**TASK OBJECTIVE:**
Please tally the lines below that contain the string "classpath" and reply with that figure only.
§ §
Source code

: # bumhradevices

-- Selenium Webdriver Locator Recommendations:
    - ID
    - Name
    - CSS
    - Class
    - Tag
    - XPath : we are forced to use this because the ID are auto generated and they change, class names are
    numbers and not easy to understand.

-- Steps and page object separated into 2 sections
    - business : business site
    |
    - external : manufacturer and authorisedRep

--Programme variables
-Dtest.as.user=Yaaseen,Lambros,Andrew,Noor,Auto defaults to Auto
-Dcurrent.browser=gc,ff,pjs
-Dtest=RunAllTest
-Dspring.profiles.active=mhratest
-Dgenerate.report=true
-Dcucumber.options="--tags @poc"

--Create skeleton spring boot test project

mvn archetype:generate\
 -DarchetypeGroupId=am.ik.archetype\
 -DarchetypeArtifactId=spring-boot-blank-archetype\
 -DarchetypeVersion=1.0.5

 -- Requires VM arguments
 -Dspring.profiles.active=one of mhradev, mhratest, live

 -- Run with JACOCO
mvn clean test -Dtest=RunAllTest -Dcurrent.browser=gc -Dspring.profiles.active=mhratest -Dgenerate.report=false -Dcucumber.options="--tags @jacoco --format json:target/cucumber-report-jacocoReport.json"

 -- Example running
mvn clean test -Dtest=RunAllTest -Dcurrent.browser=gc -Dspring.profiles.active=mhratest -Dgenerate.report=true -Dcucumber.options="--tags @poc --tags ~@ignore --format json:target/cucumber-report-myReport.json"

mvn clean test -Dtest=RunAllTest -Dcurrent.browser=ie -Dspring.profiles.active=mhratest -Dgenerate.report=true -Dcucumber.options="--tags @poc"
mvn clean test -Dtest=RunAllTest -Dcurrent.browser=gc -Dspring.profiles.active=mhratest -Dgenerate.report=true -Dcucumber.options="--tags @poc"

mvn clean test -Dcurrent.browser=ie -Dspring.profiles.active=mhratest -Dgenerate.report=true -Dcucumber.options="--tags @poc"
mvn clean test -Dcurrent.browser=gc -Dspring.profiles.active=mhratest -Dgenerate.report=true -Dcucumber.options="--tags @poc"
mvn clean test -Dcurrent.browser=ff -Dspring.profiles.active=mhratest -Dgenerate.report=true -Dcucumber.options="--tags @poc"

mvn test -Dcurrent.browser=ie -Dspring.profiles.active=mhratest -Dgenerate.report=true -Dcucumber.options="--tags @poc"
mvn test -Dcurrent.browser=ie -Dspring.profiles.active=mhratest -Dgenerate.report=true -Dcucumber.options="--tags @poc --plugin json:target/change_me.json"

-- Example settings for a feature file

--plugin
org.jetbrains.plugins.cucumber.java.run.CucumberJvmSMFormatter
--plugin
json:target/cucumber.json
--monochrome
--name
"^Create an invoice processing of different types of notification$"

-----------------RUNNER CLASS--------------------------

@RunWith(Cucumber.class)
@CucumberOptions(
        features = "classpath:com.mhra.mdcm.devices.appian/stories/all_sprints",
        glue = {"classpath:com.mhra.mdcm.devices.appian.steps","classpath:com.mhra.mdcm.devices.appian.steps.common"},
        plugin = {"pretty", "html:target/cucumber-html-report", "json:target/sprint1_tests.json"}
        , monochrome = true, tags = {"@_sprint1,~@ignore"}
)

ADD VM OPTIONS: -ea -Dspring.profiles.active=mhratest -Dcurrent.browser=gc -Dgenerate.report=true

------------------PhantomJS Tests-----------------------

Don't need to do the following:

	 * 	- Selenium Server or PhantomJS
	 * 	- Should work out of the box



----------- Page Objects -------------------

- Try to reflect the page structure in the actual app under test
§ §
**RESPONSE TO THE TASK:**
2